### TASK PROMPT
For the records shown below, return an exact copy that excludes the pictures.

### RECORDS
###
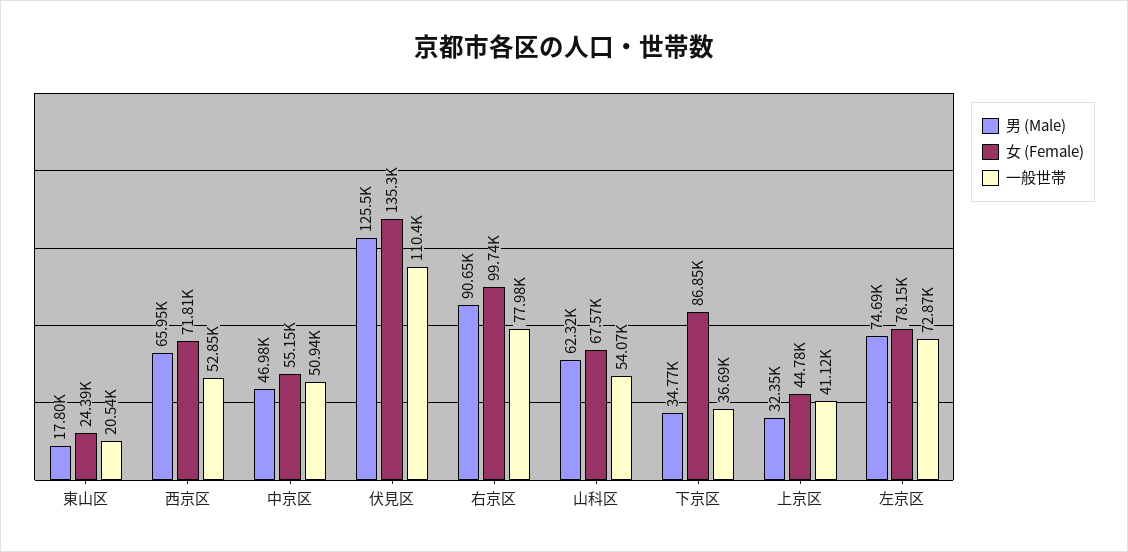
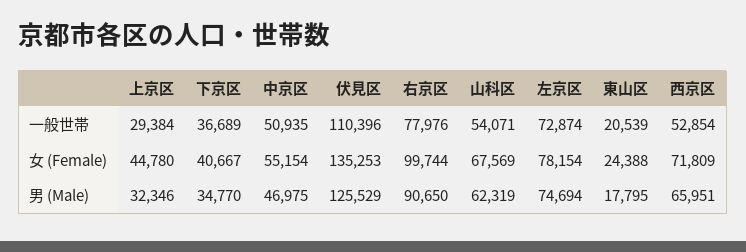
  {
    "男 (Male)": {
      "東山区": 17795,
      "西京区": 65951,
      "中京区": 46975,
      "伏見区": 125529,
      "右京区": 90650,
      "山科区": 62319,
      "下京区": 34770,
      "上京区": 32346,
      "左京区": 74694
    },
    "女 (Female)": {
      "東山区": 24388,
      "西京区": 71809,
      "中京区": 55154,
      "伏見区": 135253,
      "右京区": 99744,
      "山科区": 67569,
-     "下京区": 86850,
+     "下京区": 40667,
      "上京区": 44780,
      "左京区": 78154
    },
    "一般世帯": {
      "東山区": 20539,
      "西京区": 52854,
      "中京区": 50935,
      "伏見区": 110396,
      "右京区": 77976,
      "山科区": 54071,
      "下京区": 36689,
-     "上京区": 41120,
+     "上京区": 29384,
      "左京区": 72874
    }
  }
###
### SOLUTION FOR THIS EXERCISE
  {
    "男 (Male)": {
      "東山区": 17795,
      "西京区": 65951,
      "中京区": 46975,
      "伏見区": 125529,
      "右京区": 90650,
      "山科区": 62319,
      "下京区": 34770,
      "上京区": 32346,
      "左京区": 74694
    },
    "女 (Female)": {
      "東山区": 24388,
      "西京区": 71809,
      "中京区": 55154,
      "伏見区": 135253,
      "右京区": 99744,
      "山科区": 67569,
-     "下京区": 86850,
+     "下京区": 40667,
      "上京区": 44780,
      "左京区": 78154
    },
    "一般世帯": {
      "東山区": 20539,
      "西京区": 52854,
      "中京区": 50935,
      "伏見区": 110396,
      "右京区": 77976,
      "山科区": 54071,
      "下京区": 36689,
-     "上京区": 41120,
+     "上京区": 29384,
      "左京区": 72874
    }
  }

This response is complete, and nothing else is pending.